PANDEGLANG, RADARBANTEN.CO.ID – Pemerintah Kabupaten (Pemkab) Pandeglang melalui Unit Pelaksana Teknis (UPT) Cipta Karya DPUPR mulai memasang penyangga bronjong di SDN 3 Pandeglang. Langkah ini diambil setelah Tembok Penahan Tanah (TPT) di sekolah tersebut ambruk akibat longsor.
Kepala UPT Cipta Karya DPUPR Pandeglang, Dedi Irawan, menyampaikan bahwa saat ini pihaknya tengah memasuki tahap awal perbaikan berupa pemasangan bronjong di titik longsoran.
“Kami dari UPT Cipta Karya sedang menangani pemasangan bronjong di SDN 3 Pandeglang yang kemarin sempat terjadi longsor,” kata Dedi Irawan saat ditemui di lokasi, Sabtu 5 Juli 2025.
Ia menuturkan bahwa pemasangan bronjong ini dilakukan secara kolaboratif antara Pemkab Pandeglang dengan Pemerintah Provinsi (Pemprov) Banten. Menurutnya, bantuan material berupa bronjong dikirim langsung dari Pemprov Banten untuk kebutuhan penanganan darurat.
“Kita berkolaborasi juga dengan Pemprov Banten. Ada bantuan kiriman bronjong, jadi kita laksanakan secepatnya,” terangnya.
Dedi menjelaskan, percepatan pengerjaan ini dilakukan mengingat dalam waktu dekat para siswa akan segera memulai tahun ajaran baru. Pihaknya khawatir apabila perbaikan tidak segera diselesaikan, dapat menimbulkan risiko keselamatan bagi para siswa.
“Ya sebentar lagi kan mulai masuk sekolah, jadi dikhawatirkan terjadi hal sesuatu karena ada anak sekolah yang baru,” jelasnya.
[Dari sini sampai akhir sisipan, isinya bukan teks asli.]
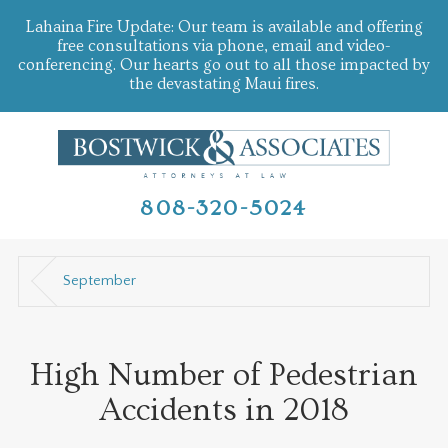
Lahaina Fire Update: Our team is available and offering
free consultations via phone, email and video-
conferencing. Our hearts go out to all those impacted by
the devastating Maui fires.
808-320-5024
September
High Number of Pedestrian
Accidents in 2018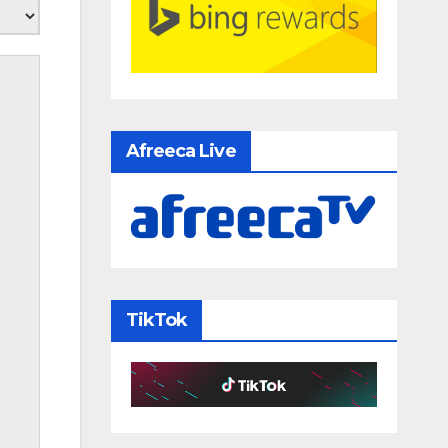
Afreeca Live
TikTok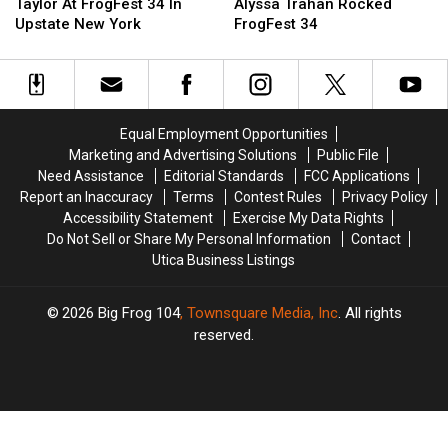
Mark
Mark
York
York
Taylor At FrogFest 34 In
Alyssa Trahan Rocked
Taylor
Taylor
Native
Native
Upstate New York
FrogFest 34
At
At
Alyssa
Alyssa
FrogFest
FrogFest
Trahan
Trahan
34
34
Rocked
Rocked
In
In
FrogFest
FrogFest
Upstate
Upstate
34
34
Equal Employment Opportunities
New
New
Marketing and Advertising Solutions
Public File
York
York
Need Assistance
Editorial Standards
FCC Applications
Report an Inaccuracy
Terms
Contest Rules
Privacy Policy
Accessibility Statement
Exercise My Data Rights
Do Not Sell or Share My Personal Information
Contact
Utica Business Listings
2026
Big Frog 104
, Townsquare Media, Inc
. All rights
reserved.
Lebih lanjut, untuk mendukung kelancaran pekerjaan di lapangan, jalur jalan yang berada di sekitar lokasi juga ditutup sementara. Penutupan ini dilakukan sebagai langkah antisipasi terhadap gangguan maupun potensi kecelakaan selama proses pengerjaan berlangsung.
“Kami tutup sementara untuk menghindari gangguan terhadap pekerja dan memastikan keamanan sekitar,” ucapnya.
Dedi menyebutkan, pihaknya hanya menangani penanganan sementara yakni pemasangan bronjong. Setelah itu, perbaikan Tembok Penahan Tanah (TPT) akan diambil alih oleh dinas terkait yakni Dinas Pendidikan Kepemudaan dan Olahraga (Dindikpora) Pandeglang
“Untuk sementara kita pemasangan bronjong saja dulu, kalau TPT nanti dilanjutkan oleh dinas pendidikan. Kita hanya penanganan sementara saja,” tuturnya.
Terkait waktu pengerjaan, Dedi menargetkan pemasangan bronjong bisa rampung dalam waktu satu minggu.
“Insya Allah, kalau cuaca mendukung, paling cepat satu mingguan selesai, tapi tergantung kondisi dari cuaca,” imbuhnya.
Dedi juga berharap ke depan ada pengawasan lebih ketat terhadap struktur bangunan sekolah, agar kejadian serupa tidak kembali terjadi.
“Harapan kami, pembangunan ke depan harus benar-benar diawasi dari segi struktur agar tidak terjadi ambruk lagi,” pungkasnya.
Sebelumnya diberitakan, hujan deras yang mengguyur wilayah Kabupaten Pandeglang mengakibatkan Tembok Penahan Tanah (TPT) yang berfungsi sebagai tembok pembatas Sekolah Dasar Negeri (SDN) 3 Pandeglang ambruk. Peristiwa tersebut terjadi di Jalan Fatoni No. 2, Kelurahan Pandeglang, Kecamatan Pandeglang
Pantauan Radarbanten.co.id di lokasi, material TPT itu roboh hingga nyaris menutupi badan jalan. Sejumlah gerobak pedagang dan sepeda motor yang terparkir di area sekolah itu turut tertimpa reruntuhan.